■ Excerpted text
= = = = =
Good to know that I'm only my husband's deputy and that my work is "bondage."

Run, HRC, Run

Speaking of wives and their place. Folks are saying Hillary Clinton thinks her place is back in the White House. She's supposedly working up for a run in 2008, giving her time to do some image-spinning and fundraising. It's no wonder that with groups like the aforementioned extremists that it's taken this long for some viable women candidates to get going. Of course, she'll be held to different standards and being the wife of Bill will probably be a stone around her neck. But it's a good start.

Friday, August 16, 2002

cyberethnic notions

I had a bit of eye-shock the other day when I decided to show someone negroplease. Jason has a new design for the site. It looks cool, but it certainly gave me pause. As would any image, anywhere, of a pickaninny eating watermelon. But Bamboozled is one of my favorite movies, too. Still hard to see those images. If you haven't seen Bamboozled (Spike Lee) and Ethnic Notions (by the late Marlon Riggs), you need to go watch them. Rent, buy, whatever. You might try a library, especially at universities, for Ethnic Notions. Bl**kbuster probably doesn't have it!

Tuesday, August 13, 2002

It's been a long time ...

K. Maybe not that long. But still. Anyway, there's a lot to think about out there. For starters:

Going backward -- schools re-segregating based on race
Harvard says so...

Monday, August 05, 2002

Shameless self-promo

Bare Your Soul: Thinking Girls' Guide to Enlightenment is available for pre-order (ahem) at amazon.com. You might want to reserve a copy. And I'm not just saying that because I'm one of the contributors. Well, maybe I am just saying that because I'm in the anthology. Whatever. It will be out in November - just in time to get your enlightenment on for the New Year or Kwanzaa or just because.

But enough about me. We can always pick that discussion up later.

George is back. That's a relief ;). Get your fix of another culture watcher.

Milk fest

More than a 1,000 moms breastfed simultaneously in public this weekend. It's a record. Now if we could just make more places as breast-friendly as the Bay Area, maybe more mothers would breastfeed longer. C'mon, aren't America's children worth it?
= = = = =
■ Listed records
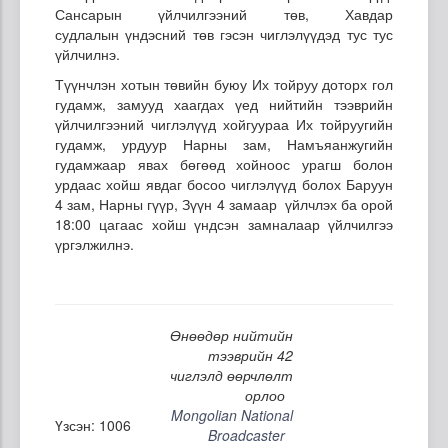
Сансарын үйлчилгээний төв, Хавдар
судлалын үндэсний төв гэсэн чиглэлүүдэд тус тус
үйлчилнэ.
Түүнчлэн хотын төвийн буюу Их тойруу доторх гол
гудамж, замууд хаагдах үед нийтийн тээврийн
үйлчилгээний чиглэлүүд хойгуураа Их тойруугийн
гудамж, урдуур Нарны зам, Намъяанжугийн
гудамжаар явах бөгөөд хойноос урагш болон
урдаас хойш явдаг босоо чиглэлүүд болох Баруун
4 зам, Нарны гүүр, Зүүн 4 замаар үйлчлэх ба орой
18:00 цагаас хойш үндсэн замналаар үйлчилгээ
үргэлжилнэ.
Өнөөдөр нийтийн
тээврийн 42
чиглэлд өөрчлөлт
орлоо
Mongolian National
Үзсэн: 1006
Broadcaster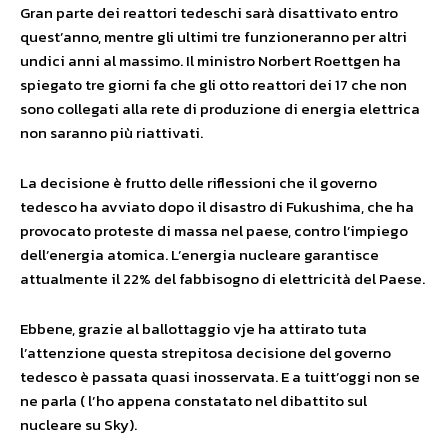
Gran parte dei reattori tedeschi sarà disattivato entro
quest’anno, mentre gli ultimi tre funzioneranno per altri
undici anni al massimo. Il ministro Norbert Roettgen ha
spiegato tre giorni fa che gli otto reattori dei 17 che non
sono collegati alla rete di produzione di energia elettrica
non saranno più riattivati.
La decisione è frutto delle riflessioni che il governo
tedesco ha avviato dopo il disastro di Fukushima, che ha
provocato proteste di massa nel paese, contro l’impiego
dell’energia atomica. L’energia nucleare garantisce
attualmente il 22% del fabbisogno di elettricità del Paese.
Ebbene, grazie al ballottaggio vje ha attirato tuta
l’attenzione questa strepitosa decisione del governo
tedesco è passata quasi inosservata. E a tuitt’oggi non se
ne parla ( l’ho appena constatato nel dibattito sul
nucleare su Sky).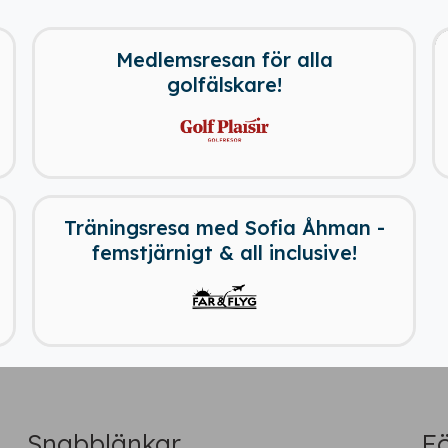
Medlemsresan för alla
golfälskare!
Ladda ner vår app!
Få tillgång till alla rabatter i din
ficka
Träningsresa med Sofia Åhman -
femstjärnigt & all inclusive!
Fortsätt på webben
Snabblänkar
Fö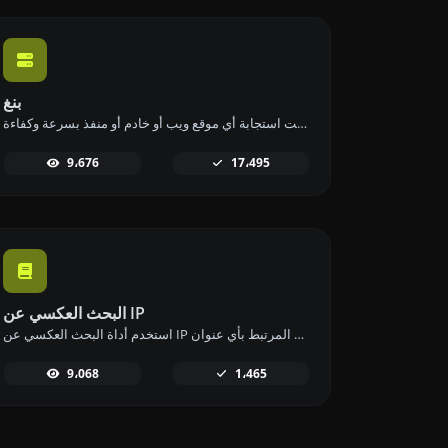
بنغ
استخدم أداة البينج الخاصة بنا للتحقق من حالة ووقت استجابة أي موقع ويب أو خادم أو منفذ بسرعة وكفاءة.
9،676
17،495
البحث العكسي عن IP
استخدم أداة البحث العكسي عن IP للعثور على النطاق أو المضيف المرتبط بأي عنوان IP بسرعة وسهولة.
9،068
1،465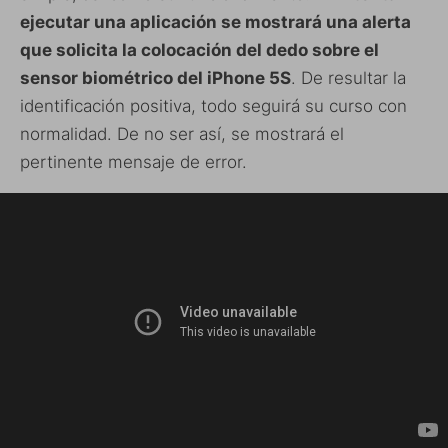
ejecutar una aplicación se mostrará una alerta
que solicita la colocación del dedo sobre el
sensor biométrico del iPhone 5S
. De resultar la
identificación positiva, todo seguirá su curso con
normalidad. De no ser así, se mostrará el
pertinente mensaje de error.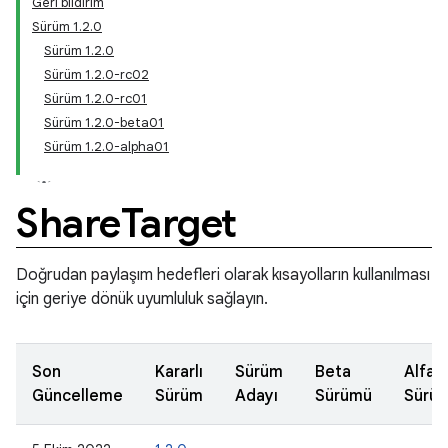
Geri bildirim
Sürüm 1.2.0
Sürüm 1.2.0
Sürüm 1.2.0-rc02
Sürüm 1.2.0-rc01
Sürüm 1.2.0-beta01
Sürüm 1.2.0-alpha01
Share
Target
Doğrudan paylaşım hedefleri olarak kısayolların kullanılması
için geriye dönük uyumluluk sağlayın.
Son
Kararlı
Sürüm
Beta
Alfa
Güncelleme
Sürüm
Adayı
Sürümü
Sürü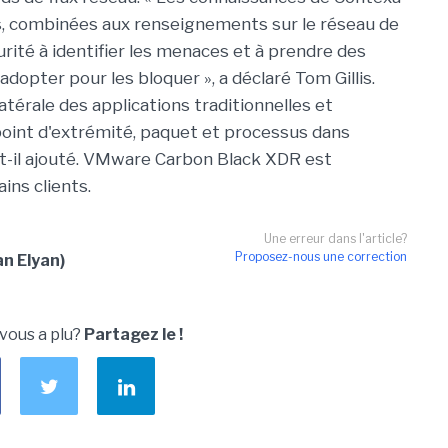
ns, combinées aux renseignements sur le réseau de
rité à identifier les menaces et à prendre des
 adopter pour les bloquer », a déclaré Tom Gillis.
 latérale des applications traditionnelles et
oint d'extrémité, paquet et processus dans
-t-il ajouté. VMware Carbon Black XDR est
ins clients.
Une erreur dans l'article?
Proposez-nous une correction
n Elyan)
 vous a plu?
Partagez le !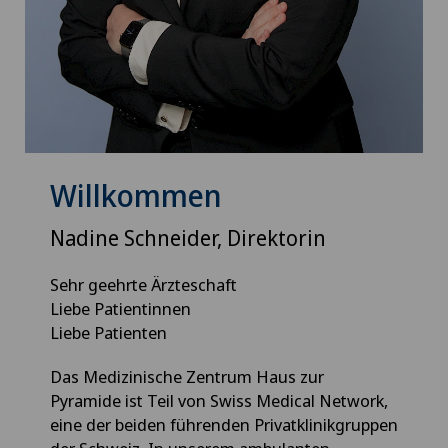
Willkommen
Nadine Schneider, Direktorin
Sehr geehrte Ärzteschaft
Liebe Patientinnen
Liebe Patienten
Das Medizinische Zentrum Haus zur
Pyramide ist Teil von Swiss Medical Network,
eine der beiden führenden Privatklinikgruppen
= = = = =
■ Set of tasks
1. Transcribe the stretch of the blog excerpt from "Going backward -- schools" through "discussion up later.".
2. Does each statement agree with the blog excerpt? Answer yes or no for each, and quote the deciding words. (a) More than a thousand mothers breastfed at the same time in public. (b) The anthology Bare Your Soul is due out in December. (c) Spike Lee made Ethnic Notions.
3. Continue the blog excerpt, beginning after its final sentence.
The rows have nothing to do with what follows.

■ Expected outputs
1.
Going backward -- schools re-segregating based on race
Harvard says so...

Monday, August 05, 2002

Shameless self-promo

Bare Your Soul: Thinking Girls' Guide to Enlightenment is available for pre-order (ahem) at amazon.com. You might want to reserve a copy. And I'm not just saying that because I'm one of the contributors. Well, maybe I am just saying that because I'm in the anthology. Whatever. It will be out in November - just in time to get your enlightenment on for the New Year or Kwanzaa or just because.

But enough about me. We can always pick that discussion up later.

2.
(a) Yes: "More than a 1,000 moms breastfed simultaneously in public this weekend."
(b) No: "It will be out in November"
(c) No: "Ethnic Notions (by the late Marlon Riggs)"

3.
Sunday, August 04, 2002

Is He Or Ain't He?

Vin Diesel is taking over the world. Or so it seems. Until Friday he didn't even rank a passing thought/glance with me. But now, I'm all over that! I read at uppity negro that Vi - Di was on the covers of Jet and EW. Now, does Jet ever have a cover with someone who is not, at least partially, black? Hmmmm. It's been reported (EW, Savoy) that Diesel is black and Italian-American, with some other possible add - ins. Cool. Makes him very attractive for H-wood. And makes me think about that whole miscegenation question again (see below). Another multicultural action hero (see The Rock). Does this mean anything? Will they ever be in a movie with Halle? Does this mean race is less of an issue, or does it still loom large, since you have to look like a certain race or none at all to succeed on screen? And, finally, where is that other action hero, Wesley Snipes?

Thursday, August 01, 2002

Read It And Leave It

As a book lover, I am intrigued by the folks at bookcrossing. Concept: viral book sharing/tracking. Basically, you read a book, leave it in some random place and whoever picks it up posts to the site and passes it on again. Fantabulous! I can't wait to leave a book somewhere. Hope to find a couple myself. What a way to get ideas out there and touch the lives of complete strangers! Almost as much fun as blogging!

Speaking of books - it would be great if someone would leave Malcolm Gladwell's The Tipping Point lying around for me. No? Okay, it's off to amazon, I go.